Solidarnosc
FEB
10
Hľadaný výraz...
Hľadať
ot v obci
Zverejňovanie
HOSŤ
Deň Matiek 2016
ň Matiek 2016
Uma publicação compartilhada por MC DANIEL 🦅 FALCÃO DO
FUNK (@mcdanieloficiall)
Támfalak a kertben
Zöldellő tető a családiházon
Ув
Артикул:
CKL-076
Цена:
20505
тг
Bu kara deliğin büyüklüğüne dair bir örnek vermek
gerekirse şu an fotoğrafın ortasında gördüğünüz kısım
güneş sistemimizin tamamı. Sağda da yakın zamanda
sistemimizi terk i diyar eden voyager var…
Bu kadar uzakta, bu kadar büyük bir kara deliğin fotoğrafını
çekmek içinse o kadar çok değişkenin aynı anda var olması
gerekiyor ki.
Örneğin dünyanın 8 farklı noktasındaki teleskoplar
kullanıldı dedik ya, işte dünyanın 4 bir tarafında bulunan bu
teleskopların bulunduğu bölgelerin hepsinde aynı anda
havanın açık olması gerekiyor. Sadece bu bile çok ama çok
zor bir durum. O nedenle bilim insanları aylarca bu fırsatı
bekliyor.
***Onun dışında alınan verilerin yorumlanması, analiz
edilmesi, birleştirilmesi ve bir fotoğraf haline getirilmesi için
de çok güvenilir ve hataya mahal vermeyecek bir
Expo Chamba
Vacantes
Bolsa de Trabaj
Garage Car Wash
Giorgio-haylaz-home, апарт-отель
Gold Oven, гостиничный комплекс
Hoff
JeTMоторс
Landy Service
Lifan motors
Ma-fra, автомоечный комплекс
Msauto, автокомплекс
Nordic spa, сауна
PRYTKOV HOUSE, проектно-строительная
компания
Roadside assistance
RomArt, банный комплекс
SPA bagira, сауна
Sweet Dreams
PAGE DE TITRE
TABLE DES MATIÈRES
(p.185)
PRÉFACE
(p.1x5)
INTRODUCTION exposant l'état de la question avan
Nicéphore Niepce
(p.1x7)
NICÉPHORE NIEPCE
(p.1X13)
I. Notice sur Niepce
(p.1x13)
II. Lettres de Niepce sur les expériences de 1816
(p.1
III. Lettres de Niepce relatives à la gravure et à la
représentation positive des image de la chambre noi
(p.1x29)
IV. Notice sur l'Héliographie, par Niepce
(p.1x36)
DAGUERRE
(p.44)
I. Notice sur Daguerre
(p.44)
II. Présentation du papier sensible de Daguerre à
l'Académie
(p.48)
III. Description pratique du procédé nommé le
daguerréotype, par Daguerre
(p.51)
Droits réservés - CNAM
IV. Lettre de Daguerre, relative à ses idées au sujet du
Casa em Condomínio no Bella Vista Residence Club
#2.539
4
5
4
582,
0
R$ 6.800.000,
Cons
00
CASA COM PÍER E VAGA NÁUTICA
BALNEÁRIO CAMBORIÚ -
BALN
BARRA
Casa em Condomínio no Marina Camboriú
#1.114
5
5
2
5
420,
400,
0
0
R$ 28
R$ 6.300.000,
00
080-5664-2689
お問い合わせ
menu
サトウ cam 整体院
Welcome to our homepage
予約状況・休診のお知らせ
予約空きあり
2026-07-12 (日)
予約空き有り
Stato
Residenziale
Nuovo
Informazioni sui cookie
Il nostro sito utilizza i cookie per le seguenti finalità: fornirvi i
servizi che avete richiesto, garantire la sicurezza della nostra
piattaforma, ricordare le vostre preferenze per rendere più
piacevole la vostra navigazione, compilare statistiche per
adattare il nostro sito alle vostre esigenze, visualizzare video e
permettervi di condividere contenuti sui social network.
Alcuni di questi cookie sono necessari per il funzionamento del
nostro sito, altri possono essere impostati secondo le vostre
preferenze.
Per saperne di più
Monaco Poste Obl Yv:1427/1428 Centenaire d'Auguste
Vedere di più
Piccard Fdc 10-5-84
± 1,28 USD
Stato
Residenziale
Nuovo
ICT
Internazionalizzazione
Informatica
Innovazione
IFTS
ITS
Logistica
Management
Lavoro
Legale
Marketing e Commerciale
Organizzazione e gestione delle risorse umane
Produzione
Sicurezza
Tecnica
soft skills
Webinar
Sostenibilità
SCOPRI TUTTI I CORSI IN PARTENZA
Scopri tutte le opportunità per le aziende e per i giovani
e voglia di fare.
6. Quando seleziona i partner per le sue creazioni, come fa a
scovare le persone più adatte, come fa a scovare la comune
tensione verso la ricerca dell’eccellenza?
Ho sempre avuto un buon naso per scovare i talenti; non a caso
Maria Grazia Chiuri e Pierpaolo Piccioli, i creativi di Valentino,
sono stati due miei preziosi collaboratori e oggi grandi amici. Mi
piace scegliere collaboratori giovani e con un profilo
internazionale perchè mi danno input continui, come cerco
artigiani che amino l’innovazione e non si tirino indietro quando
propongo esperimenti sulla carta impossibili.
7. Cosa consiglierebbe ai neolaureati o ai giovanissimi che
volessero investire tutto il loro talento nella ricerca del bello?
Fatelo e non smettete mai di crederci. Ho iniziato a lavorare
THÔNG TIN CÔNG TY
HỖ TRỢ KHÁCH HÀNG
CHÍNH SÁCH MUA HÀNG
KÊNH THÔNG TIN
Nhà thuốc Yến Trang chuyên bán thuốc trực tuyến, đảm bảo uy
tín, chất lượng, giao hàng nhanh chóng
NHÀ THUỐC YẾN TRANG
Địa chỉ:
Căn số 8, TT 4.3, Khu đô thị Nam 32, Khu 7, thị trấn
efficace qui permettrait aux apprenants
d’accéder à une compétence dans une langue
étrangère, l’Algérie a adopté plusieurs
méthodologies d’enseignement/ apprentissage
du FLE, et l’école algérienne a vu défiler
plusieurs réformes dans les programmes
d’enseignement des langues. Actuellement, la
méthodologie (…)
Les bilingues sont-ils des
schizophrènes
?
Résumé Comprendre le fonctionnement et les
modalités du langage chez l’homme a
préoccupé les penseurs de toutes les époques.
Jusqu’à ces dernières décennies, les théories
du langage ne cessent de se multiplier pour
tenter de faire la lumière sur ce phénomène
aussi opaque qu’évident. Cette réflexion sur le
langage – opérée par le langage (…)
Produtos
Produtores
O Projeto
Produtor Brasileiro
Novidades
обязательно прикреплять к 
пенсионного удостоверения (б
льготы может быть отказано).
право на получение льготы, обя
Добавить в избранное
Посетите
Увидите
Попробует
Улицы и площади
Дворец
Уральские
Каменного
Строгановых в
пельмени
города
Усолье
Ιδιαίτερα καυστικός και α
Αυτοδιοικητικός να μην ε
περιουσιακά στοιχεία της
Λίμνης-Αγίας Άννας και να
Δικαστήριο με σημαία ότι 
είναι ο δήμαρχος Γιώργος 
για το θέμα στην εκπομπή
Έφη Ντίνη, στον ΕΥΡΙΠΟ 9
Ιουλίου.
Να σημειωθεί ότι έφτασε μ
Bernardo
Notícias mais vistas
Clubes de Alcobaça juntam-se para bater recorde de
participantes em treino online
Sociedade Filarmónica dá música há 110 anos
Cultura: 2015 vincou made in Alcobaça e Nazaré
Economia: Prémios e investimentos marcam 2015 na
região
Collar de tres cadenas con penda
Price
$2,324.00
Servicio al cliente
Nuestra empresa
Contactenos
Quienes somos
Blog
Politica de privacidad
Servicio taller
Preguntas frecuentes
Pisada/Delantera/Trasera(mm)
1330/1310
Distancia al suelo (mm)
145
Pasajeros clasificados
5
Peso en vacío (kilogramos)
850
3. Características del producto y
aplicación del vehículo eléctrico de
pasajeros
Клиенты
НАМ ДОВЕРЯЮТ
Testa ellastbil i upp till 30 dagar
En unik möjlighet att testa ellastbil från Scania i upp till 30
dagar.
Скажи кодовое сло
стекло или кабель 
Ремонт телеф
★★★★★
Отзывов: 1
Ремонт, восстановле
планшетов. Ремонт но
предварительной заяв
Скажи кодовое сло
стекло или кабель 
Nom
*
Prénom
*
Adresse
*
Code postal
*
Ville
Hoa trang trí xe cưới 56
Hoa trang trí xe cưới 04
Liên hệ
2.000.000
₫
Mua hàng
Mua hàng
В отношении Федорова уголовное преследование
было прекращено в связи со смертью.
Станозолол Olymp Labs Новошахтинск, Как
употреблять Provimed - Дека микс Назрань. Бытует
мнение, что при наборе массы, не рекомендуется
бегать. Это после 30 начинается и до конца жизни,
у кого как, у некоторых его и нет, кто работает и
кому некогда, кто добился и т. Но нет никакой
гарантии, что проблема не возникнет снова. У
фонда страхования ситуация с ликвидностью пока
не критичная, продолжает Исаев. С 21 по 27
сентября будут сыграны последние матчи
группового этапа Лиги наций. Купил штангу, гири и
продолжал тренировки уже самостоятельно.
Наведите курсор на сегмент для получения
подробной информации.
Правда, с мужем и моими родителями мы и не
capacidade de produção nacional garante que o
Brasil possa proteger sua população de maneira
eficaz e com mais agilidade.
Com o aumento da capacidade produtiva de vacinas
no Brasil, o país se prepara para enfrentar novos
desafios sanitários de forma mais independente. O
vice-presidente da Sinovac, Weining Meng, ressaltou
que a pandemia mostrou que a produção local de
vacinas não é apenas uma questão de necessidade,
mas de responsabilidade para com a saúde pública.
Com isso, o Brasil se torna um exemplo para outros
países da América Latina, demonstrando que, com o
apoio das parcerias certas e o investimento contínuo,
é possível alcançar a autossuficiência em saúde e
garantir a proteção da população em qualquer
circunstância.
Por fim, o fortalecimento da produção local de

WORK ORDER – If a line of the data above contains "deliğin", copy it out.

SOLUTION –
Bu kara deliğin büyüklüğüne dair bir örnek vermek
Bu kadar uzakta, bu kadar büyük bir kara deliğin fotoğrafını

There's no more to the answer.